Friedewald fängt in seinen Porträts den Moment ein, der die Frauen zur Fotografie geführt hat. Das kann purer Zufall gewesen sein, oder tragische Wendungen im Leben, die eine Neuorientierung erforderlich machten.
Persönlich und professionell, einordnend, ohne einzuengen, verschaffen Friedewalds Porträts einen guten Eindruck der vorgestellten Fotografinnen und erzählen gleichzeitig ein Stück Zeitgeschichte, indem, speziell durch die ausgewählten Bilder, die Wechselbeziehungen zwischen einer persönlichen Lebensgeschichte und den gesellschaftlichen Bedingungen einer bestimmten Zeit erahnbar werden.
Allerdings hat Friedewald sein Buch nicht zeitgeschichtlich angeordnet, sondern ist bei der Vorstellung der Fotografinnen alphabetisch vorgegangen, was den Charakter als Nachschlagwerk unterstreicht.
Chronologisch würde das Buch mit der faszinierenden Geschichte von Anna Atkins beginnen, der Frau, die für das erste Buch, dessen Illustrationen mit Hilfe einer fotografischen Technik, der Cynatopie, hergestellt waren, verantwortlich ist.

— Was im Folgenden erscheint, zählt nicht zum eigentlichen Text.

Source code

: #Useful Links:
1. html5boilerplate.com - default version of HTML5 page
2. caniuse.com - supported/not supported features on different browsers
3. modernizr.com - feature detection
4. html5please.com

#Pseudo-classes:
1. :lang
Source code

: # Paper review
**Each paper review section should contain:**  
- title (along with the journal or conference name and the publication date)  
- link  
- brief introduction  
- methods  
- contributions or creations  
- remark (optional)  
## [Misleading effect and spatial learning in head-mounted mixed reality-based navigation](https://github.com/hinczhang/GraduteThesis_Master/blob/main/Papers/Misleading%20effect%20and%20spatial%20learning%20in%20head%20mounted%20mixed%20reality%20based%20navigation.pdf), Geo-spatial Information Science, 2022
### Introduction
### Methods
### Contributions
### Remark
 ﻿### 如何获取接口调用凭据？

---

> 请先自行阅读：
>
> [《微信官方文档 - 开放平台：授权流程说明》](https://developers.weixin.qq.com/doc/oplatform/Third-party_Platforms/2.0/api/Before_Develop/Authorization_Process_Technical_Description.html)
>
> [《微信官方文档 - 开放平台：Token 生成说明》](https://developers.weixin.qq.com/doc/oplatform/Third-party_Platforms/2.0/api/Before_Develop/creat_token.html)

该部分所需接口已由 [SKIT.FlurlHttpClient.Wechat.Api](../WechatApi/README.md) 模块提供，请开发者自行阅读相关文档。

Das war 1843.
Unter A wie Arnold beschreibt Friedewald deren „unerschöpfliche Neugier auf das Leben, verbunden mit einem ungewöhnlichen sozialen Interesse und Engagement, durch das sich großer Mut und Mitgefühl offenbarte.“ Eve Arnold selbst sagte bezüglich ihrer Motive: „Ich war arm und wollte die Armut dokumentieren; ich hatte ein Kind verloren und war besessen von Geburten; ich interessierte mich für Politik und wollte ihren Einfluss auf unser Leben erforschen; ich war eine Frau und wollte alles über Frauen wissen.“
Wenn vermutlich auch nicht alle Porträtierten Evelyn Hofers Überzeugung: „Im Grunde fotografieren wir Fotografen nur uns selbst in den anderen – und zwar immer“ zustimmen würden, zeigen die Fotos und Porträts doch die umfassende Gültigkeit dieses Satzes. Graciela Iturbide übersetzt ihn für sich folgendermaßen: „Was man sieht, ist eine Synthese aus der eigenen Persönlichkeit und dem mit der Zeit Gelernten. Genau das würde ich die Sprache der Fotografie nennen.“
Wenn ich Friedewald zum Abschluss noch einmal Sibylle Bergemann zitieren lasse: „Wenn ich zu einem Thema hundert Bilder mache, von denen das mit der größten Wahrheit unscharf ist, biete ich eben das Unscharfe an“, könnte man geneigt sein, diese Haltung auch in seinen Porträts zu suchen. Aber keines davon ist unscharf, vielmehr zeichnen sie mit wenigen Zeilen und ausgewählten Bildern faszinierende Frauen. Nicht zuletzt, weil Friedewald perfekt die Balance zwischen Schärfe und Unschärfe auslotet, die die Wahrheit ausmacht.